The Chicago Symphony Orchestra recently announced the 2017-18 lineup for its acclaimed series MusicNOW, celebrating 20 years of bringing contemporary music to Chicago. Conductor Esa-Pekka Salonen and composer, pianist, and improviser Vijay Iyer are among the many artists scheduled to appear throughout the season, which is curated by CSO composers in residence Samuel Adams and Elizabeth Ogonek and pays tribute to some of CSO’s composers in residence of years past.

Composer Augusta Read Thomas, who developed MusicNOW during her tenure as CSO’s Mead Composer-in-Residence

Since its founding in 1998, MusicNOW has put on diverse programming in diverse venues throughout the city. MusicNOW hopes to provide audiences with an “immersive, sonic journey through groundbreaking repertoire.” MusicNOW concerts expose listeners to new works, including world premiere performances, and make approaching new music easy by allowing audience members to engage with performers and composers over food and drink during receptions following concert events. So if you have ever wanted to offer compliments – or criticism – to a composer over a beer, now might be your chance, thanks to MusicNOW.

MusicNOW began when Augusta Read Thomas started her tenure as the Mead Composer in Residence with the Chicago Symphony in 1997. “I had a burning vision that we needed to develop an exemplary, world-class series for the performance of chamber and ensemble music so that, together, we can further music’s flexible, diverse capacity and innate power,” she said in an interview with WFMT.

“Every year,” she said, “I received piles and piles of scores and e-mails and letters from composers, publishers, and agents who wanted me to program their work or artists on the series.” In the initial format for the series, Thomas said she typically “presented four composers on each concert with an ear for programming a broad diversity of styles, languages, syntaxes, aesthetics,” aiming to create a dialogue among all the works presented.

Pierre-Andre Valade conducts a MusicNOW concert on January 29, 2007, at the Harris Theater (Photo: Todd Rosenberg)

“It was a colossal amount of work, but lots of fun too,” she said. “When one has a far-reaching vision, there are invariably challenges. But I just persevered and tried my utmost to build a gem that would endure.” Thomas added that the musicians of the Chicago Symphony Orchestra “gave me courage,” since they play “music of our time with exceptional virtuosity.”

**WORK TO COMPLETE:**
(a) Name every person mentioned in the MusicNOW article.
(b) Copy the MusicNOW article from "Since its founding" to "thanks to MusicNOW.", swapping "beer" for "coffee".

**SUPPLIED ENTRIES:**
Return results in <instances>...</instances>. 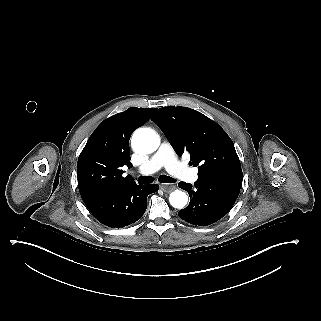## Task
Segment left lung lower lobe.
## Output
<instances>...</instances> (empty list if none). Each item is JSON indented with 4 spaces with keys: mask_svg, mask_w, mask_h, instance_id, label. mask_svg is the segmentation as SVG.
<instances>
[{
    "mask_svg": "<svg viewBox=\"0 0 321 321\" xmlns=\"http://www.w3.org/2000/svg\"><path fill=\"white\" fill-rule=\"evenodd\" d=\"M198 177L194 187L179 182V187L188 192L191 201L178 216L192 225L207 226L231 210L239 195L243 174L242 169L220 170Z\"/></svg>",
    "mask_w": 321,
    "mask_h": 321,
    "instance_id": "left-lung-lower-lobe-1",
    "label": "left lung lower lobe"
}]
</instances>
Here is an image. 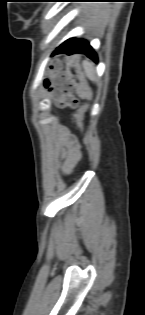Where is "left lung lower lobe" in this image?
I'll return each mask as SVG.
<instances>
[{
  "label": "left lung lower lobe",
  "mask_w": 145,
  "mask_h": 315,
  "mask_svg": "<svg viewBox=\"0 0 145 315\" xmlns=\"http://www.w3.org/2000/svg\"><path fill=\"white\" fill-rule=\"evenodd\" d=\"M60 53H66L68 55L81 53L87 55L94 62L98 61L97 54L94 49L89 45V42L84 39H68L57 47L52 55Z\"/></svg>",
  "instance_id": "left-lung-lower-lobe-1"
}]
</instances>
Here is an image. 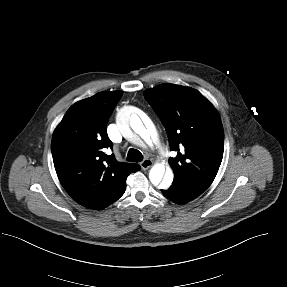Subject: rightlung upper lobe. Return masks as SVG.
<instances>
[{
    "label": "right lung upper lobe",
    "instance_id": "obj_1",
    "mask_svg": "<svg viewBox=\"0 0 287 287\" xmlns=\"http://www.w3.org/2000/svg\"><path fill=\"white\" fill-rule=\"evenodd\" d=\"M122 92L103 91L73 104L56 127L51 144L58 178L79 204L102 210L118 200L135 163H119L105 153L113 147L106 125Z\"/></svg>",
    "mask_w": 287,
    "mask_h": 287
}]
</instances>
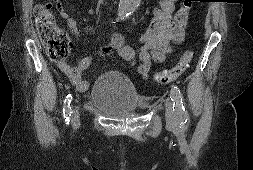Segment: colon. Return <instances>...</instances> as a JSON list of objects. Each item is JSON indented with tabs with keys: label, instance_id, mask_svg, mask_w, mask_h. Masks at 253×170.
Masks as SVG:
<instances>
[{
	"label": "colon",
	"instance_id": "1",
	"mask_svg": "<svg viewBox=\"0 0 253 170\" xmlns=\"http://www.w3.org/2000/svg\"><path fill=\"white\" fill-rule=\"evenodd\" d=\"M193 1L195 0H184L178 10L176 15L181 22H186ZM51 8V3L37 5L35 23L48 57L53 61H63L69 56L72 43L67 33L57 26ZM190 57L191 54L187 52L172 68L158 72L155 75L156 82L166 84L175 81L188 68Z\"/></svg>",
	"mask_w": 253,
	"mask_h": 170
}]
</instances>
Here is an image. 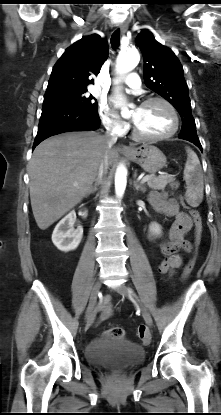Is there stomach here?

* * *

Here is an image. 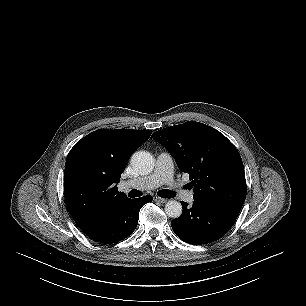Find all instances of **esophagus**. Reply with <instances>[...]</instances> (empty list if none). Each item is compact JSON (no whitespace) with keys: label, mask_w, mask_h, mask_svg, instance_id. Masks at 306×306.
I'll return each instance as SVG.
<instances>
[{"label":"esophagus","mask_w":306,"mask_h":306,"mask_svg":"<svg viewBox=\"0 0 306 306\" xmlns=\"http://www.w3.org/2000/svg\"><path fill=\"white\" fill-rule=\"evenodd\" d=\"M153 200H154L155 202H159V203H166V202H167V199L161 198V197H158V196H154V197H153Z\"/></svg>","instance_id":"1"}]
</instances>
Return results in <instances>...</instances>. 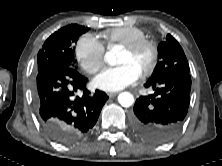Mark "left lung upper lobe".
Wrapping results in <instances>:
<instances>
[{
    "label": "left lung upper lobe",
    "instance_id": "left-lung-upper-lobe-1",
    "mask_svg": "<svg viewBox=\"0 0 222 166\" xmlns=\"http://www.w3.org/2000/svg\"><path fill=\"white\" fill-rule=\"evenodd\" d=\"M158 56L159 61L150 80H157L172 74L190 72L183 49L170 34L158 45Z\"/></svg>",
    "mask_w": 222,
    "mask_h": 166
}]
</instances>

**FINAL RESULTS:**
(a) Esa-Pekka Salonen, Vijay Iyer, Samuel Adams, Elizabeth Ogonek, Augusta Read Thomas, Pierre-Andre Valade, Todd Rosenberg

(b)
Since its founding in 1998, MusicNOW has put on diverse programming in diverse venues throughout the city. MusicNOW hopes to provide audiences with an “immersive, sonic journey through groundbreaking repertoire.” MusicNOW concerts expose listeners to new works, including world premiere performances, and make approaching new music easy by allowing audience members to engage with performers and composers over food and drink during receptions following concert events. So if you have ever wanted to offer compliments – or criticism – to a composer over a coffee, now might be your chance, thanks to MusicNOW.